A song thrush on the ground with a blurred garden in the background

Song Thrush

Turdus philomelos

Key Facts

  • Length: 23cm
  • Wingspan: 34cm
  • Weight: 83g
  • Average lifespan: 3 years

The Song Thrush is a small, familiar songbird, commonly found in parks and gardens, woodland and scrub.

Living up to its common name, it has a beautiful, loud song with repeating phrases. Widespread throughout Europe and as far east as Siberia, populations in the north are migratory, heading to Africa, whereas our Song Thrushes tend to be residents. From March until April, Song Thrushes breed, often producing three broods of up to five blue, spotty eggs.

How to Identify

The Song Thrush is a familiar bird, brown above, with a white belly covered in black, drop-shaped spots. It is smaller and a warmer brown than the Mistle Thrush, and lacks the white eyestripe and red flank patches of the Redwing.

Where to Find

Widespread. Absent from north-west Scotland, Northern Ireland and the Isle of Man.

How People Can Help

Song Thrush numbers have decreased by 73% in farmland and 49% in woodland habitats – a decline mirrored by many of our farmland and garden birds.
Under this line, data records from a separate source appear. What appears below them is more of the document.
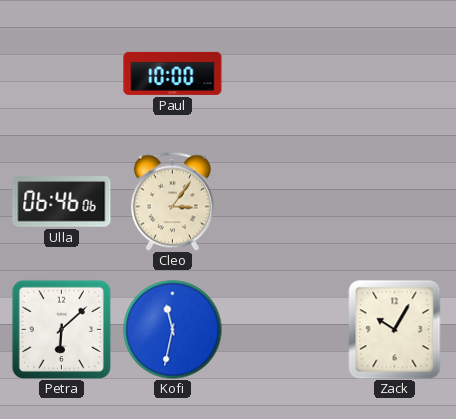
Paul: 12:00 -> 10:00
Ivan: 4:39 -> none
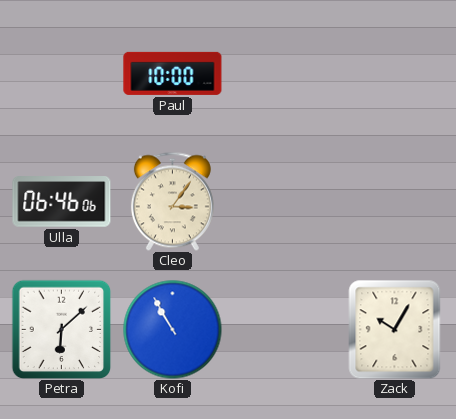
Kofi: 11:32 -> 10:55
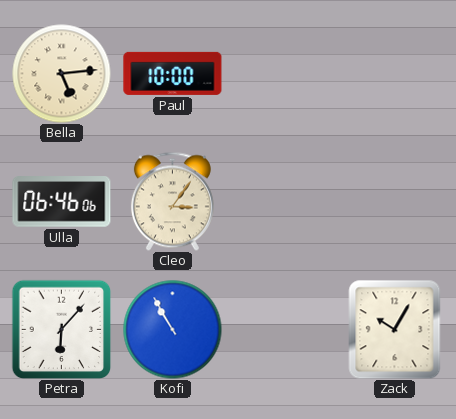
Bella: none -> 5:14
Petra: 6:08 -> 6:07
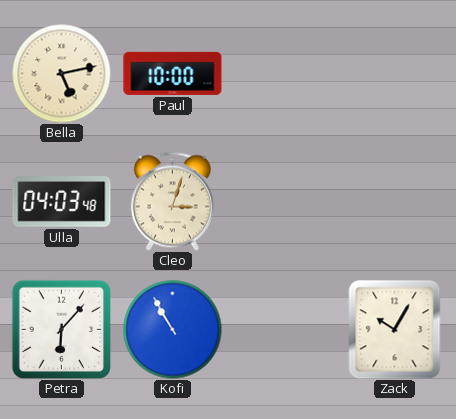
Bella: 5:14 -> 5:13
Ulla: 06:46 -> 04:03
Cleo: 3:06 -> 3:03
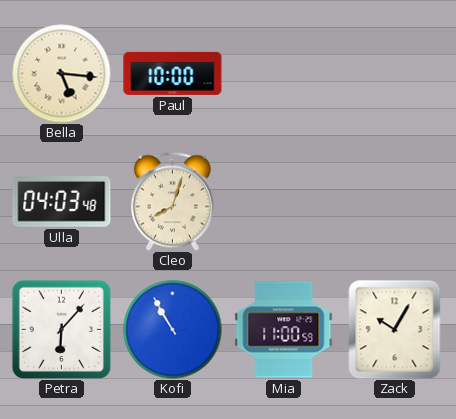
Bella: 5:13 -> 5:16
Cleo: 3:03 -> 8:03
Mia: none -> 11:00
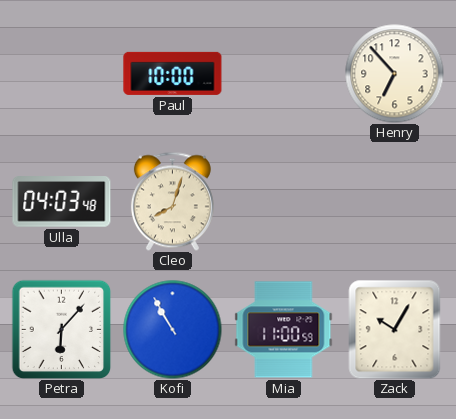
Bella: 5:16 -> none
Henry: none -> 6:53
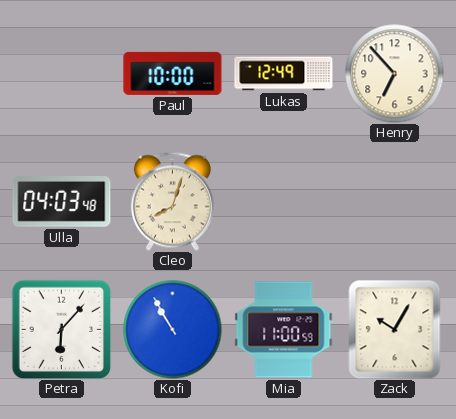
Lukas: none -> 12:49
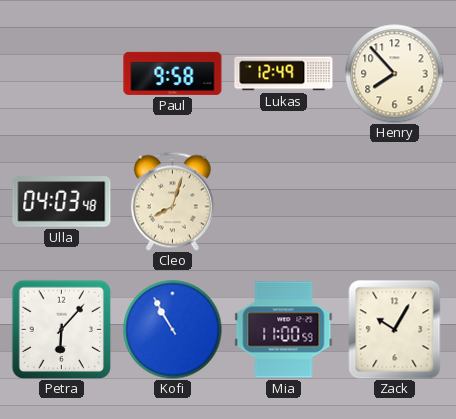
Paul: 10:00 -> 9:58
Henry: 6:53 -> 7:53
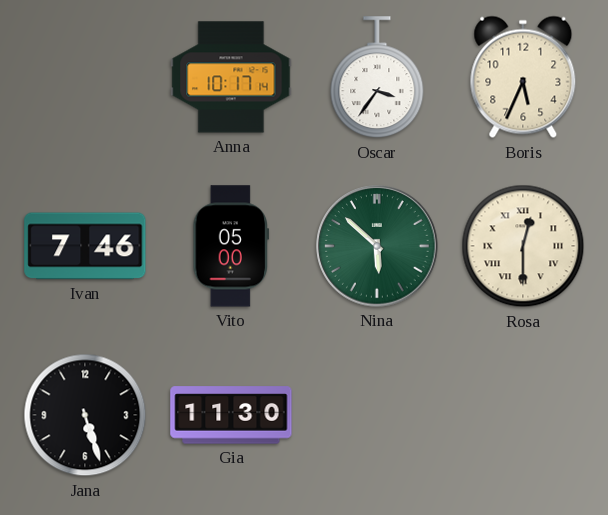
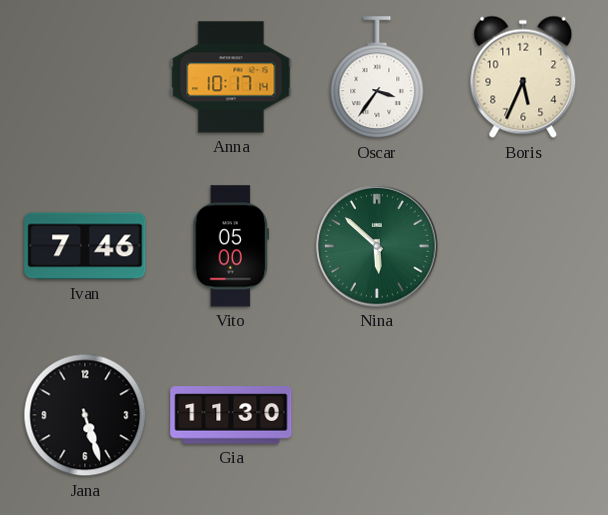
Rosa: 12:30 -> none
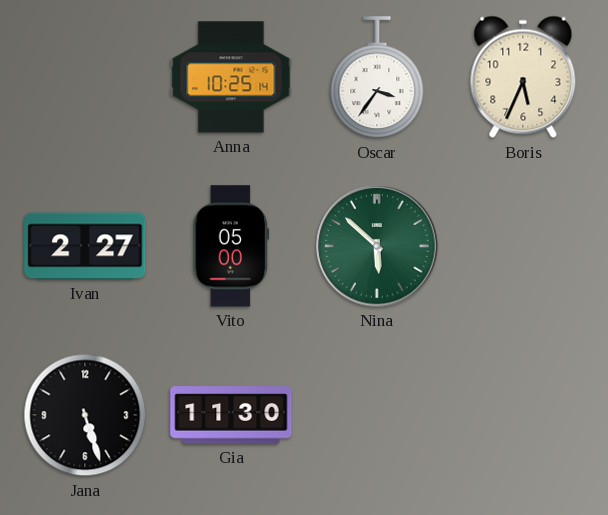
Anna: 10:17 -> 10:25
Ivan: 7:46 -> 2:27
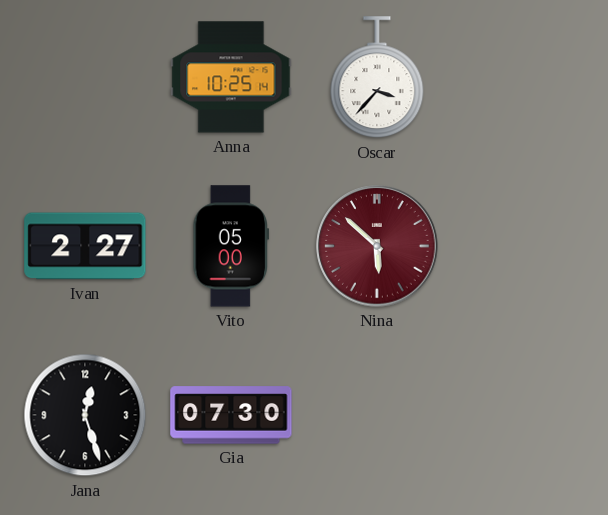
Oscar: 3:36 -> 3:37
Boris: 5:34 -> none
Nina dial: green -> burgundy
Jana: 5:27 -> 12:27
Gia: 11:30 -> 07:30
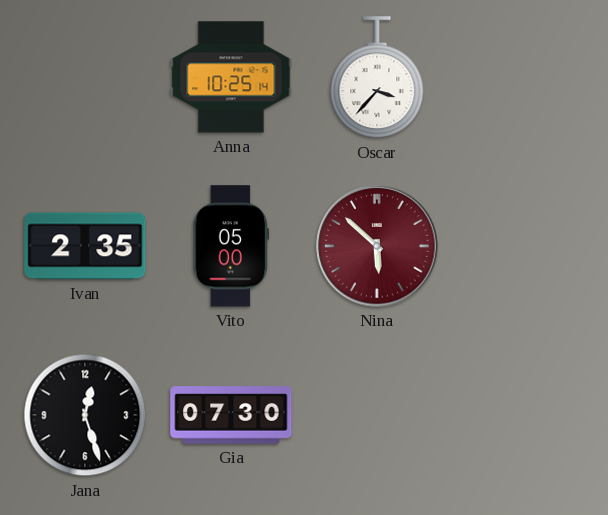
Ivan: 2:27 -> 2:35
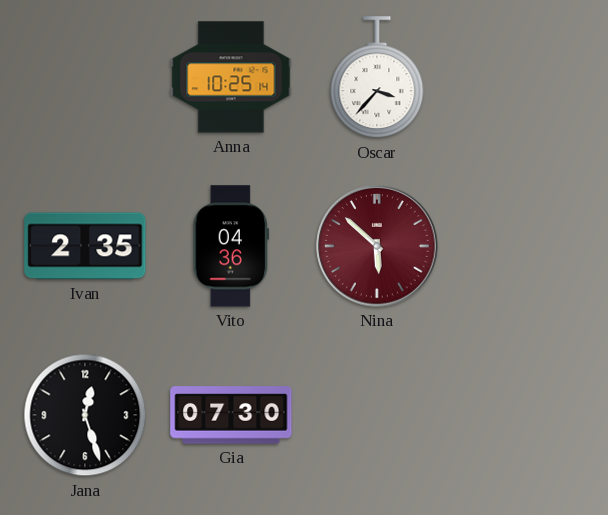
Vito: 05:00 -> 04:36
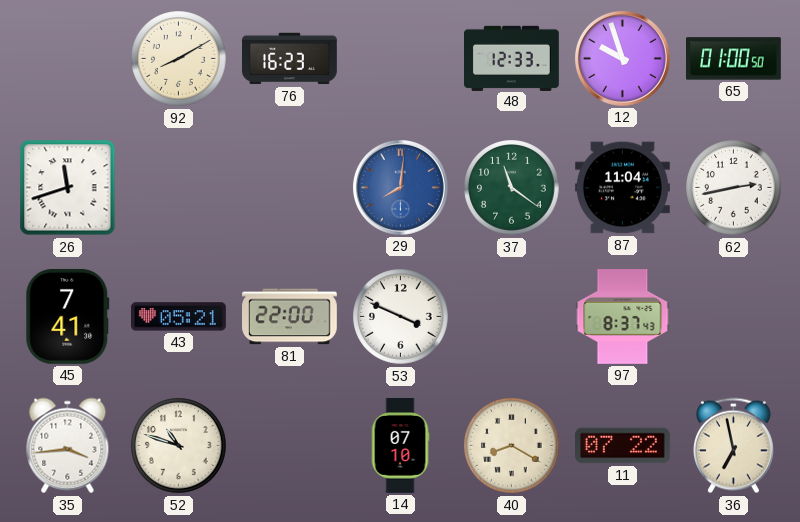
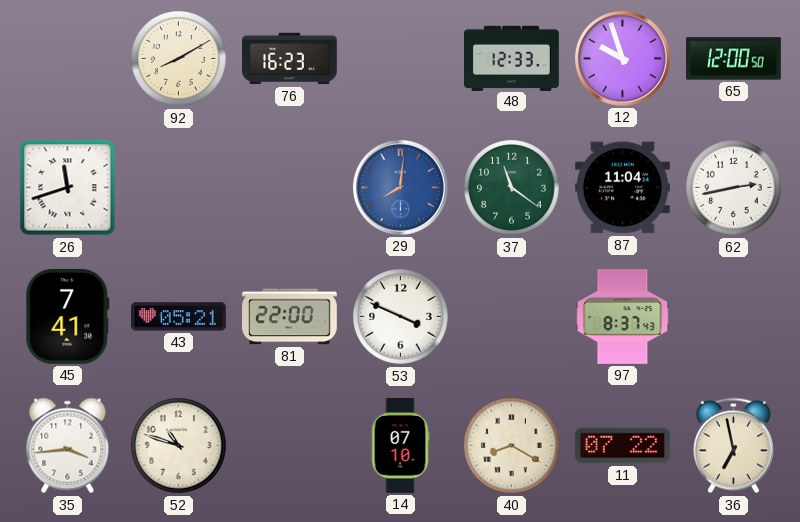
65: 01:00 -> 12:00
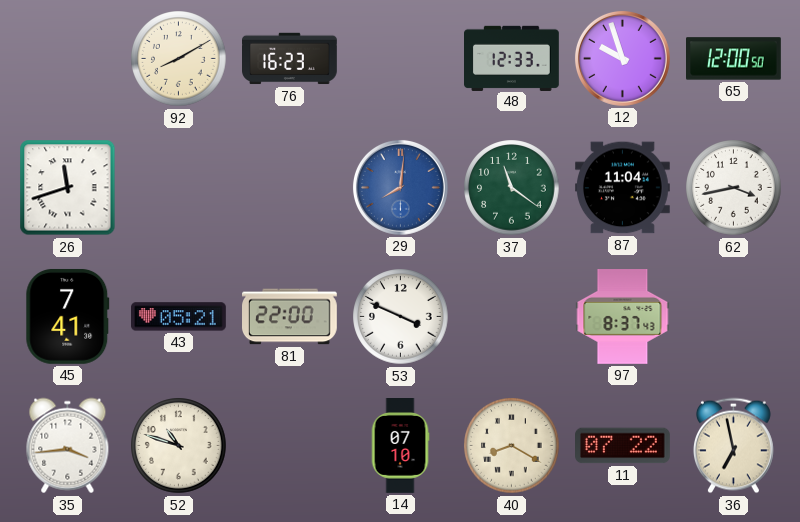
62: 2:43 -> 3:43
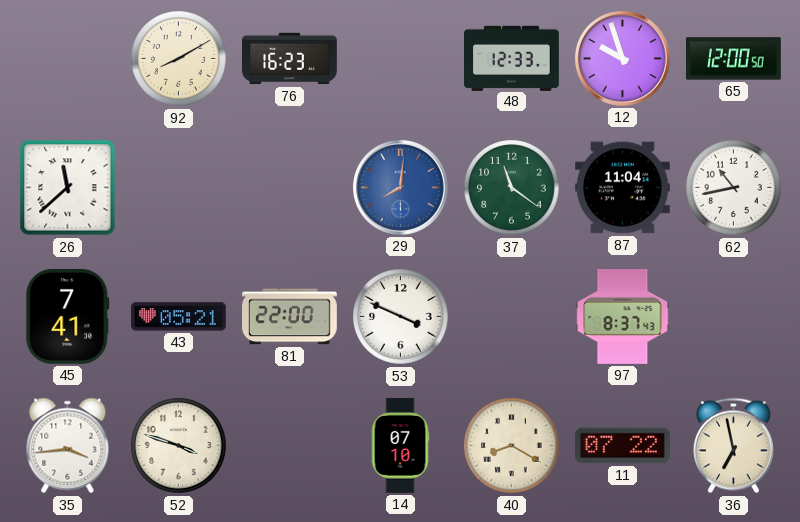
26: 11:42 -> 11:38
62: 3:43 -> 10:43
52: 10:48 -> 3:48
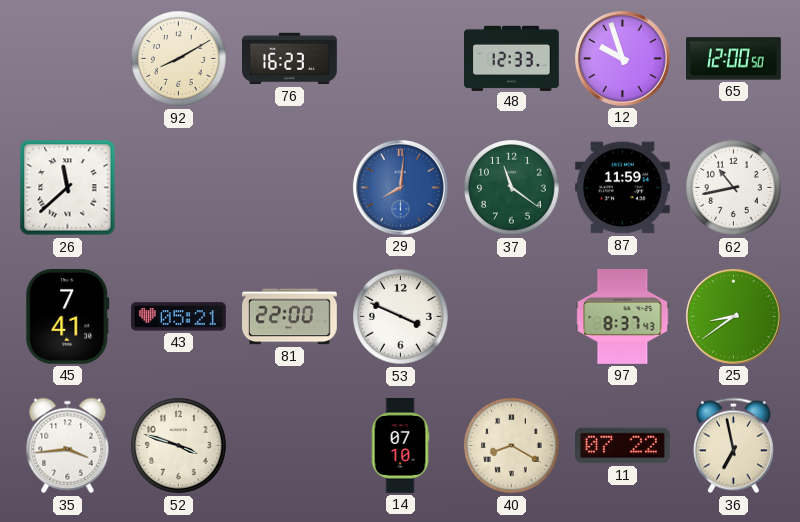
87: 11:04 -> 11:59
25: none -> 8:39
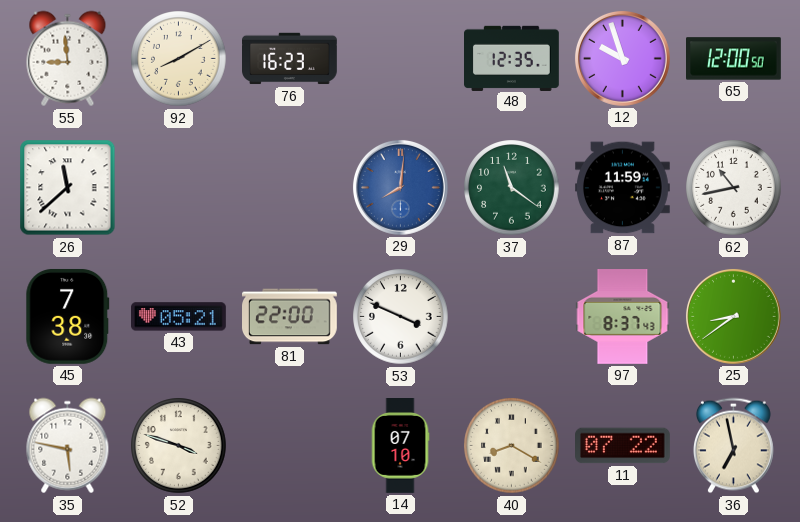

Changes in agricultural practices, such as the removal of hedgerows and increased use of pesticides, have had detrimental effects, but The Wildlife Trusts are working closely with farmers and landowners to promote wildlife-friendly practices. You can help too, by providing food and water for garden birds. To find out more about gardening for wildlife, visit our Wild About Gardens website: a joint initiative with the RHS, there’s plenty of facts and tips to get you started. To buy bird food or feeders, visit the Vine House Farm website – an award-winning wildlife-friendly farm which gives 5% of all its takings to The Wildlife Trusts.

Did you know?

Song Thrushes will eat all kinds of food, but earthworms make up a large part of their diet. When the ground becomes too hard to get at them, Song Thrushes will eat snails instead. To get at the meat inside, they take the shell and crack it open by banging it against a stone ‘anvil’. This behaviour is unique to the Song Thrush.